Brown Bag Talk #6: Sofia Zepeda presents "Sailors and Women in Chapbooks, Broadsides, and Prints”


Wednesday, February 27, 2019 - 12:30pm

“Sailors and Women in Chapbooks, Broadsides, and Prints”

Sofia Zepeda

This chapter breaks down the recurring themes and messages in prints and ballads about sailors and the women associated with them. In so doing, it considers how the differing markets for prints and ballads influenced messages about sailors. It shows that goods aimed at a wealthier audience, while rejoicing in sailors' patriotic service, tended to delight more in the bawdy possibilities that sailors presented. Meanwhile, prints targeting an audience living shoulder to shoulder with sailors and their wives or sweethearts tended to take a different view, one that considered the triumphs, tragedies, and fidelities of sailors.
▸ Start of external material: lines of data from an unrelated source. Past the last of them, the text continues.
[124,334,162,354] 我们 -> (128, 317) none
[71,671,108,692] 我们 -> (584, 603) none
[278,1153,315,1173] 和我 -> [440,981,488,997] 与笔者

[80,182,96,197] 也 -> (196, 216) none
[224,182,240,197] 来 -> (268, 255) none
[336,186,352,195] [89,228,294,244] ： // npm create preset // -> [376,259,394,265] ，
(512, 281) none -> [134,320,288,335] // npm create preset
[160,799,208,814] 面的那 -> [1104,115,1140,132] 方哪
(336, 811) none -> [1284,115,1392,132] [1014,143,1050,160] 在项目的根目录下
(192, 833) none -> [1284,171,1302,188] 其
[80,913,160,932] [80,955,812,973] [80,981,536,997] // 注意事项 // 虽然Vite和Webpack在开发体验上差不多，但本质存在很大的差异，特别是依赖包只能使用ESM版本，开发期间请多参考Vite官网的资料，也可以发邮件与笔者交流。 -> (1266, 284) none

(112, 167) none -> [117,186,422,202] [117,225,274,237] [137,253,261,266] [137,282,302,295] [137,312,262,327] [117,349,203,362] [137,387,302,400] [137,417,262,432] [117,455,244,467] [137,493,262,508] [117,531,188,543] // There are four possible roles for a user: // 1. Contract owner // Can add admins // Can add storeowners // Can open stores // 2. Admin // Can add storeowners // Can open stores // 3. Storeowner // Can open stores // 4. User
This difference is worth noting because tars, while representative in some ways of the British nation as a whole, also filled a specific, unique place in British society and had a very particular and difficult job to do. Although the cheaper ballads and chapbooks tended to reflect those realities, while still dealing in character tropes and melodrama, works aimed at wealthier clientele seemed to see sailors as lawmakers saw them—people who lacked the basic skills to handle their relationships and their money, but who were uniquely suited to serve at sea. This chapter is part of a larger work (Fighting Men, Enduring Women: Sailors and their Families in the United Kingdom, 1770-1820) focusing on the everyday lives of sailors and their wives and sweethearts, particularly emphasizing life on shore within seafaring communities. In keeping that focus, this work is able to locate the ways that sailors, and especially their wives, created networks of legal (and illegal) support within those communities. Thus, it shows how military service shaped the lives not just of those called on to serve, but those they left behind.